The Alliance for Educational Justice, a newly formed national organization headquartered in Oakland, staged rallies at post offices throughout the country to thank city residents for paying their taxes and supporting nonprofit groups campaigning for change in the country's educational system.

While April 15 is Tax Day and a time many Americans dread, the Alliance called it as Invest in Education National Tax Day, a time to promote investment in public education. The take-home message was: invest tax dollars in our schools.

“The taxpayers are our lifesavers,” said MK Nguyen, the Campus Organizer for Coleman Advocates for Children and Youth (CACY), a nonprofit San Francisco group and Alliance member that works to improve the lives of low-income San Francisco families.

Nguyen joined other CACY organizers and members to thank city residents for paying the taxes that fund education and to tell them about progressive measures to reform San Francisco's tax system. CACY campaigners handed out Life Saver candies and educational material.

Similar rallies took place at post offices in a dozen U.S. cities, including Boston, Denver, New York, Wichita and Philadelphia.

In San Francisco, their message included criticism of Proposition 13, the law passed in 1978 that limits property tax increases for homeowners and commercial real estate. Prop. 13 and other state legislation have “enabled corporations and commercial real estate owners to avoid paying their fare share of taxes,” said NTanya Lee, executive director of CACY.

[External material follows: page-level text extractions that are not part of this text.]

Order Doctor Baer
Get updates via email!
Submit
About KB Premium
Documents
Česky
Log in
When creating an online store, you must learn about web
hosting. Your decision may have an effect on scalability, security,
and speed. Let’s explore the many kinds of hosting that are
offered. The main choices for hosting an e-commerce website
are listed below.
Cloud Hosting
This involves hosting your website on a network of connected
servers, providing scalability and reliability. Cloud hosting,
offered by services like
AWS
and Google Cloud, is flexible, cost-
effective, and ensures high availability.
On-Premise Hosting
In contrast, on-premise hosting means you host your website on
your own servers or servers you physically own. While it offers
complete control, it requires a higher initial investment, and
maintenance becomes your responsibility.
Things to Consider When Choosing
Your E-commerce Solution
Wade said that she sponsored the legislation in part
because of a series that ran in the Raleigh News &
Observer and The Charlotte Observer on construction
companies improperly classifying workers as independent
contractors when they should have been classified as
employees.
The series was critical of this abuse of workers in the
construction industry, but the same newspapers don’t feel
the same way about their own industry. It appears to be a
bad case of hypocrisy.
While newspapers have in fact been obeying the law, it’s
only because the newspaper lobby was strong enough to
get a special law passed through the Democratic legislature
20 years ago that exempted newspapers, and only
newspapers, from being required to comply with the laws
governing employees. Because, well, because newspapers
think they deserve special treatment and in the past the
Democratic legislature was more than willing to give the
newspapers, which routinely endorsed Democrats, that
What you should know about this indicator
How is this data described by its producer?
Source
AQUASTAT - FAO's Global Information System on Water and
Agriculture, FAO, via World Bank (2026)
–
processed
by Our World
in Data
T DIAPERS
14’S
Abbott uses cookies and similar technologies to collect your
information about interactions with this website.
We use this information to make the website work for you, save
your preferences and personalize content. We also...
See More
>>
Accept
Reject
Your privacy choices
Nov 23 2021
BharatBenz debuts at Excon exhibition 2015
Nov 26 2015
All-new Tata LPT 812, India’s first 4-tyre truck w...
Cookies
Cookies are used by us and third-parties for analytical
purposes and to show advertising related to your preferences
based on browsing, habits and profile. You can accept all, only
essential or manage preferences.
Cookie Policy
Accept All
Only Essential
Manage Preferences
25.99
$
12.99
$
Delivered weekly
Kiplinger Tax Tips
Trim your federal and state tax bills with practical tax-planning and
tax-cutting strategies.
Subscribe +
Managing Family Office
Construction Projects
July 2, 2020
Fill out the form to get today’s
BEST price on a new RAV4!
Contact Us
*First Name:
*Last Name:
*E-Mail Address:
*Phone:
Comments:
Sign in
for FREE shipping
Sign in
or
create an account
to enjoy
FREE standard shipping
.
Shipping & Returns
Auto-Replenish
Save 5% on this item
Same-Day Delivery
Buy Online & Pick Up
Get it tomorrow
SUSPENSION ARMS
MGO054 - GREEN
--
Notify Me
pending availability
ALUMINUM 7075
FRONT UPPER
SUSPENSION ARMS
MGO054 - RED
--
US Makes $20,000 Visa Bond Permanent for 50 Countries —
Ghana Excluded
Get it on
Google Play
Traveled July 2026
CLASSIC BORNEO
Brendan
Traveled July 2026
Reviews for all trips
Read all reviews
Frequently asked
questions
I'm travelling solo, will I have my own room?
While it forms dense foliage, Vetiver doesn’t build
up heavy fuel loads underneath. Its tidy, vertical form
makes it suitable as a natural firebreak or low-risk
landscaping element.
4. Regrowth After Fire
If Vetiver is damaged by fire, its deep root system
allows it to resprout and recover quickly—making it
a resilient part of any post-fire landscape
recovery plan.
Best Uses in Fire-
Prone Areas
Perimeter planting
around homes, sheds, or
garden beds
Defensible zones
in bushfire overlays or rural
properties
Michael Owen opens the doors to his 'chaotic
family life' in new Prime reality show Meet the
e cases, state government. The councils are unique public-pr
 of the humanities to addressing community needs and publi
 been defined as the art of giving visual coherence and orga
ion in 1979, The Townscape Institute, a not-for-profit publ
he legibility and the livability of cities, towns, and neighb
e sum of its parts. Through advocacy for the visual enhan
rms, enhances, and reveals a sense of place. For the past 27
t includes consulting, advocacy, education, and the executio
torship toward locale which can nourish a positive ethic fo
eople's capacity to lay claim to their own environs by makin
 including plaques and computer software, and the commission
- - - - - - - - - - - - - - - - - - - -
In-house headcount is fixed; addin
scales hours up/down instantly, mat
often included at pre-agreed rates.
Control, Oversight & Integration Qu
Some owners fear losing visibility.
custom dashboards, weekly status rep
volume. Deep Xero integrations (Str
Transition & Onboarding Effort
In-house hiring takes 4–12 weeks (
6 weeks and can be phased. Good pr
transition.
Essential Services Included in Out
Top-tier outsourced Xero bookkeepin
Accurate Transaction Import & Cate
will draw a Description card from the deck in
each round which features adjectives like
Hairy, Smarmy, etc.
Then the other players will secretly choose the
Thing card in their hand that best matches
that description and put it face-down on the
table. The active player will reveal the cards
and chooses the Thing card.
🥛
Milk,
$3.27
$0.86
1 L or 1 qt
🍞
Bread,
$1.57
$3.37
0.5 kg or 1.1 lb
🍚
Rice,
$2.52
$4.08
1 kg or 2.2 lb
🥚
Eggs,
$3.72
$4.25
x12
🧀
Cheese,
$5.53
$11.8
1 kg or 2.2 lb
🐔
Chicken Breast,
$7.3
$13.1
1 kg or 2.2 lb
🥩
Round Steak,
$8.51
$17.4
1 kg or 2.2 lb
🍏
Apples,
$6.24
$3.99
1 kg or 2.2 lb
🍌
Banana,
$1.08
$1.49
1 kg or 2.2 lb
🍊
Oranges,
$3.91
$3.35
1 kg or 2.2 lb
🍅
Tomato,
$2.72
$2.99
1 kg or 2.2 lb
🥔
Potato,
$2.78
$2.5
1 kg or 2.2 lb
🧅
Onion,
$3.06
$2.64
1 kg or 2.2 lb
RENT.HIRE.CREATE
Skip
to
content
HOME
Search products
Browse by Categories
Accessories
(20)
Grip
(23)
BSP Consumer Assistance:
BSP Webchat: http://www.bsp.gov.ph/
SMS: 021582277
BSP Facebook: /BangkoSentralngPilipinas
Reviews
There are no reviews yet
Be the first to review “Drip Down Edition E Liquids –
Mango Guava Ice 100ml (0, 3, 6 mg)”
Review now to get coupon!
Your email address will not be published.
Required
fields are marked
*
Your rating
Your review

Working families and low-income people are pressured to pay higher taxes, Lee said, but “with our local tax structure, working people end up paying more than corporations.”

Revenue for All, a coalition of labor unions, neighborhood groups and other grassroots organizations, joined the tax day event here. the coalition is pushing for “progressive tax measures” to be placed on the November ballot, which include “taxing various forms of wealth—large corporations and property transfers,” said communications director Christopher Cook. He called the state’s current tax system regressive because it hits lower income people harder than more affluent residents. Cook said the solution is a progressive taxation system that is proportionate to one’s wealth.

Tax day was also the occasion for rallies by the conservative tea party organizations around the country, who had a different, anti-tax message. Cook said that “anti-tax rhetoric is ignorant. Taxpayers are the glue that holds us together. Our city needs reform whether they realize it or not.”